Au cours de l’étape parisienne de sa tournée internationale, Jean Ping a réitéré sa victoire à la dernière présidentielle. Dans un entretien au journal français Le Monde, le 13 juillet, il s’est même dit confiant quant au départ du pouvoir d’Ali Bongo, comptant notamment sur la détermination du peuple gabonais.

Déclaré vainqueur au scrutin présidentiel d’août 2016, Ali Bongo (photo) quittera le pouvoir selon Jean Ping. © s1.lprs1.fr

 

Dans le cadre de sa tournée internationale, l’ancien candidat à la présidentielle d’août 2016 s’en donne à cœur ouvert dans les médias. Revendiquant toujours sa victoire «volée» par Ali Bongo à la dernière élection présidentielle, Jean Ping ne démord pas. «Beaucoup de dirigeants tripatouillent les élections en Afrique, mais Ali Bongo a été pris la main dans le sac. Tout le monde sait qu’il a triché. Les Nations unies, l’Union européenne, l’Union africaine doivent faire éclater la vérité et trouver une solution à ce problème», a-t-il déclaré dans un entretien publié par lemonde.fr, le 13 juillet.

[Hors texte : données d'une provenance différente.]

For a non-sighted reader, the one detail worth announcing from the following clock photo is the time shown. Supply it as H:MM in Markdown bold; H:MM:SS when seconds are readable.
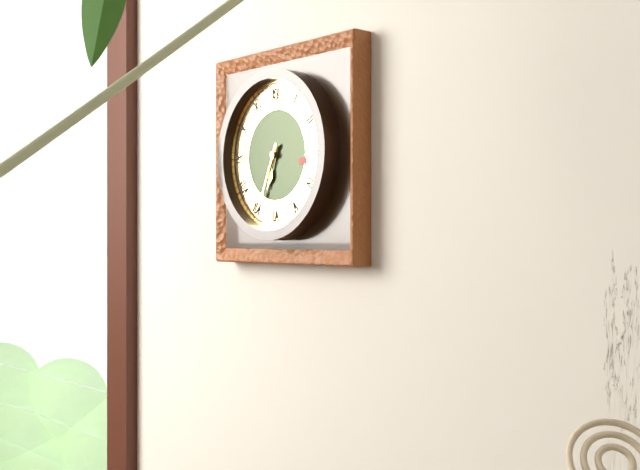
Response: **6:34**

Une fois de plus, l’ancien ministre des Affaires étrangères a réitéré son appel à la communauté internationale pour contraindre Ali Bongo à quitter le pouvoir. «On s’appuie entièrement sur les recommandations de la communauté internationale et on souhaite que ce régime soit puni, sanctionné et asphyxié. On les informe de la situation et on les met en garde, y compris sur des questions ayant trait au djihadisme», a averti Jean Ping.

Dans le cadre de sa tournée internationale entamée le 11 juillet à Paris, Jean Ping aurait-il eu des garanties quelconques quant au départ du pouvoir d’Ali Bongo ? Tout semble indiquer que oui, si l’on se réfère à ses affirmations. «Ali Bongo va partir. Je vous le dis. Comment ? Je le sais mais je ne vous le dirai pas. Ali Bongo a un problème avec le peuple gabonais parce qu’il a tué, il a triché, il pille le Gabon et se comporte comme un monarque voyou. Le peuple le fera partir», a-t-il assuré.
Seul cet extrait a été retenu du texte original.